WHAT THE TASK REQUIRES -
For the data that follows, print the line with "продам 2к квартиру", the line with "катехизацію дітей", and all lines between them, exactly as they stand. Omit pictures and add nothing.

------------------------------------

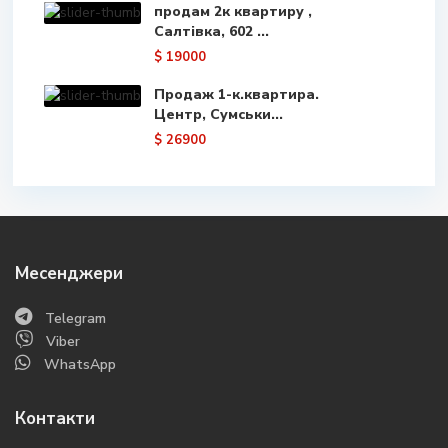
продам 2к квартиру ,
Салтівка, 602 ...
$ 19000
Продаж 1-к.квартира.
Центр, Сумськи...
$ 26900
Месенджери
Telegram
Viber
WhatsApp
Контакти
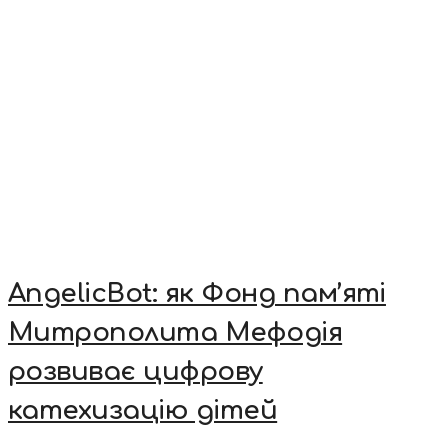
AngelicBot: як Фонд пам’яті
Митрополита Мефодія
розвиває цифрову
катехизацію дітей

------------------------------------

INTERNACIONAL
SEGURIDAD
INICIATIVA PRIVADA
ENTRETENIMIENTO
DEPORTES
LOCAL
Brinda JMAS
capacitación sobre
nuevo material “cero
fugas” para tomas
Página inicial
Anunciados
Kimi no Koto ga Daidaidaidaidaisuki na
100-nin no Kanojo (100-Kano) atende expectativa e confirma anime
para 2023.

------------------------------------

FINISHED TASK -
продам 2к квартиру ,
Салтівка, 602 ...
$ 19000
Продаж 1-к.квартира.
Центр, Сумськи...
$ 26900
Месенджери
Telegram
Viber
WhatsApp
Контакти
AngelicBot: як Фонд пам’яті
Митрополита Мефодія
розвиває цифрову
катехизацію дітей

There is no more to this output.